Your task is to reproduce the entries below word for word.

Collected data:
+-------+

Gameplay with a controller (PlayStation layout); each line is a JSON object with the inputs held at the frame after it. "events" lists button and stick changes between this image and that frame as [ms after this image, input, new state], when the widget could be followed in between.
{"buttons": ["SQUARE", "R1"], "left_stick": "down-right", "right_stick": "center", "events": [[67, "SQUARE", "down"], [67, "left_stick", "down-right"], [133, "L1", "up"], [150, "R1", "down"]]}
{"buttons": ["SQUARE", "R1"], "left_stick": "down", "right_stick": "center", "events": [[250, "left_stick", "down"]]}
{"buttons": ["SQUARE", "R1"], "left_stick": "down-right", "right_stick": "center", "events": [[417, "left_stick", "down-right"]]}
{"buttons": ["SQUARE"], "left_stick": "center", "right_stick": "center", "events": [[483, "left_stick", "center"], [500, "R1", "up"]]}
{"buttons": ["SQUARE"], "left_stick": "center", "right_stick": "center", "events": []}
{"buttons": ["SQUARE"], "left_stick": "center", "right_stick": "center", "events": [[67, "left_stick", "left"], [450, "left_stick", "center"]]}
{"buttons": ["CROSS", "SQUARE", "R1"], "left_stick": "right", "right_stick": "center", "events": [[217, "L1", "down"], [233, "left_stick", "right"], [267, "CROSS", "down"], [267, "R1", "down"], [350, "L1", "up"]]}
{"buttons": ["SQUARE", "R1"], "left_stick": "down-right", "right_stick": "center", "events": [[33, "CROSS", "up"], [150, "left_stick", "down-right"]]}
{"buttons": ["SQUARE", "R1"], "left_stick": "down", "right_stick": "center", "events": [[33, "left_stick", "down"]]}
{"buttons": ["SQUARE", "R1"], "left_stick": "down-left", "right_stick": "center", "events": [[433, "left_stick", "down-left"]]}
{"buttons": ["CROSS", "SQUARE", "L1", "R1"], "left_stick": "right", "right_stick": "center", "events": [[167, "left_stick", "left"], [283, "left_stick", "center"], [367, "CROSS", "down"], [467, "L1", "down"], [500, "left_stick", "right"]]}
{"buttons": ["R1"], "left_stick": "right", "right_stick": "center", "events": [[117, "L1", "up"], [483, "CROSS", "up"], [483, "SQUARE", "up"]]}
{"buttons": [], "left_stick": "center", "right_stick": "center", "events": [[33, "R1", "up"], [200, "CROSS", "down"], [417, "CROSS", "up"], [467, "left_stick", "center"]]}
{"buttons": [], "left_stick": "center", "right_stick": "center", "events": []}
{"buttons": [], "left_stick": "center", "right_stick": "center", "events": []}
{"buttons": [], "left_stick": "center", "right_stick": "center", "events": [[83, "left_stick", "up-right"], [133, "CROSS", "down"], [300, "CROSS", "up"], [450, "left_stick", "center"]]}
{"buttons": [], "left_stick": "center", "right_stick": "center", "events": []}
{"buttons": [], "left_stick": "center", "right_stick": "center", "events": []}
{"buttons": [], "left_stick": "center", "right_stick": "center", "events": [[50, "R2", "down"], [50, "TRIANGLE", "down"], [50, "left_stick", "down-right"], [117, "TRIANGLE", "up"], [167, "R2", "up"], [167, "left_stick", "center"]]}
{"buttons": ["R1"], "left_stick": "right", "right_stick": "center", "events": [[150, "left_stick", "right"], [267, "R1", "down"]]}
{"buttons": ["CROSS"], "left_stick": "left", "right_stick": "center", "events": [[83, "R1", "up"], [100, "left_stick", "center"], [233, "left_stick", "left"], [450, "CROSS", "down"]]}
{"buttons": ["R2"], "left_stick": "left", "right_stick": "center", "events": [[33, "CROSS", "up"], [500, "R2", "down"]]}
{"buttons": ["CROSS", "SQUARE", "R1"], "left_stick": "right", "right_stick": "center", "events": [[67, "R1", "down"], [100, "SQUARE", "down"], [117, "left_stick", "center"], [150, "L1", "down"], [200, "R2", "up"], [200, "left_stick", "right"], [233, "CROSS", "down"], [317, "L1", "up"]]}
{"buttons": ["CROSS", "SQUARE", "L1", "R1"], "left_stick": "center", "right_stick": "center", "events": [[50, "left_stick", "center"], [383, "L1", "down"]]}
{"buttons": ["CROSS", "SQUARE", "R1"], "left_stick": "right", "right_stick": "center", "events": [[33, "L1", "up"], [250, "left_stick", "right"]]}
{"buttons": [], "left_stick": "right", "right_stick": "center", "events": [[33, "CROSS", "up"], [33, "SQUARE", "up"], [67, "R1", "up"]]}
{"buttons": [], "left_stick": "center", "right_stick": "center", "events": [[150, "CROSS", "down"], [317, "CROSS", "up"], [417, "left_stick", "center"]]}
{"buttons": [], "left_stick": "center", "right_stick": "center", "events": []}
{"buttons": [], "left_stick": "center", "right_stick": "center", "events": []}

+-------+

Answer to this task
Gameplay with a controller (PlayStation layout); each line is a JSON object with the inputs held at the frame after it. "events" lists button and stick changes between this image and that frame as [ms after this image, input, new state], when the widget could be followed in between.
{"buttons": ["SQUARE", "R1"], "left_stick": "down-right", "right_stick": "center", "events": [[67, "SQUARE", "down"], [67, "left_stick", "down-right"], [133, "L1", "up"], [150, "R1", "down"]]}
{"buttons": ["SQUARE", "R1"], "left_stick": "down", "right_stick": "center", "events": [[250, "left_stick", "down"]]}
{"buttons": ["SQUARE", "R1"], "left_stick": "down-right", "right_stick": "center", "events": [[417, "left_stick", "down-right"]]}
{"buttons": ["SQUARE"], "left_stick": "center", "right_stick": "center", "events": [[483, "left_stick", "center"], [500, "R1", "up"]]}
{"buttons": ["SQUARE"], "left_stick": "center", "right_stick": "center", "events": []}
{"buttons": ["SQUARE"], "left_stick": "center", "right_stick": "center", "events": [[67, "left_stick", "left"], [450, "left_stick", "center"]]}
{"buttons": ["CROSS", "SQUARE", "R1"], "left_stick": "right", "right_stick": "center", "events": [[217, "L1", "down"], [233, "left_stick", "right"], [267, "CROSS", "down"], [267, "R1", "down"], [350, "L1", "up"]]}
{"buttons": ["SQUARE", "R1"], "left_stick": "down-right", "right_stick": "center", "events": [[33, "CROSS", "up"], [150, "left_stick", "down-right"]]}
{"buttons": ["SQUARE", "R1"], "left_stick": "down", "right_stick": "center", "events": [[33, "left_stick", "down"]]}
{"buttons": ["SQUARE", "R1"], "left_stick": "down-left", "right_stick": "center", "events": [[433, "left_stick", "down-left"]]}
{"buttons": ["CROSS", "SQUARE", "L1", "R1"], "left_stick": "right", "right_stick": "center", "events": [[167, "left_stick", "left"], [283, "left_stick", "center"], [367, "CROSS", "down"], [467, "L1", "down"], [500, "left_stick", "right"]]}
{"buttons": ["R1"], "left_stick": "right", "right_stick": "center", "events": [[117, "L1", "up"], [483, "CROSS", "up"], [483, "SQUARE", "up"]]}
{"buttons": [], "left_stick": "center", "right_stick": "center", "events": [[33, "R1", "up"], [200, "CROSS", "down"], [417, "CROSS", "up"], [467, "left_stick", "center"]]}
{"buttons": [], "left_stick": "center", "right_stick": "center", "events": []}
{"buttons": [], "left_stick": "center", "right_stick": "center", "events": []}
{"buttons": [], "left_stick": "center", "right_stick": "center", "events": [[83, "left_stick", "up-right"], [133, "CROSS", "down"], [300, "CROSS", "up"], [450, "left_stick", "center"]]}
{"buttons": [], "left_stick": "center", "right_stick": "center", "events": []}
{"buttons": [], "left_stick": "center", "right_stick": "center", "events": []}
{"buttons": [], "left_stick": "center", "right_stick": "center", "events": [[50, "R2", "down"], [50, "TRIANGLE", "down"], [50, "left_stick", "down-right"], [117, "TRIANGLE", "up"], [167, "R2", "up"], [167, "left_stick", "center"]]}
{"buttons": ["R1"], "left_stick": "right", "right_stick": "center", "events": [[150, "left_stick", "right"], [267, "R1", "down"]]}
{"buttons": ["CROSS"], "left_stick": "left", "right_stick": "center", "events": [[83, "R1", "up"], [100, "left_stick", "center"], [233, "left_stick", "left"], [450, "CROSS", "down"]]}
{"buttons": ["R2"], "left_stick": "left", "right_stick": "center", "events": [[33, "CROSS", "up"], [500, "R2", "down"]]}
{"buttons": ["CROSS", "SQUARE", "R1"], "left_stick": "right", "right_stick": "center", "events": [[67, "R1", "down"], [100, "SQUARE", "down"], [117, "left_stick", "center"], [150, "L1", "down"], [200, "R2", "up"], [200, "left_stick", "right"], [233, "CROSS", "down"], [317, "L1", "up"]]}
{"buttons": ["CROSS", "SQUARE", "L1", "R1"], "left_stick": "center", "right_stick": "center", "events": [[50, "left_stick", "center"], [383, "L1", "down"]]}
{"buttons": ["CROSS", "SQUARE", "R1"], "left_stick": "right", "right_stick": "center", "events": [[33, "L1", "up"], [250, "left_stick", "right"]]}
{"buttons": [], "left_stick": "right", "right_stick": "center", "events": [[33, "CROSS", "up"], [33, "SQUARE", "up"], [67, "R1", "up"]]}
{"buttons": [], "left_stick": "center", "right_stick": "center", "events": [[150, "CROSS", "down"], [317, "CROSS", "up"], [417, "left_stick", "center"]]}
{"buttons": [], "left_stick": "center", "right_stick": "center", "events": []}
{"buttons": [], "left_stick": "center", "right_stick": "center", "events": []}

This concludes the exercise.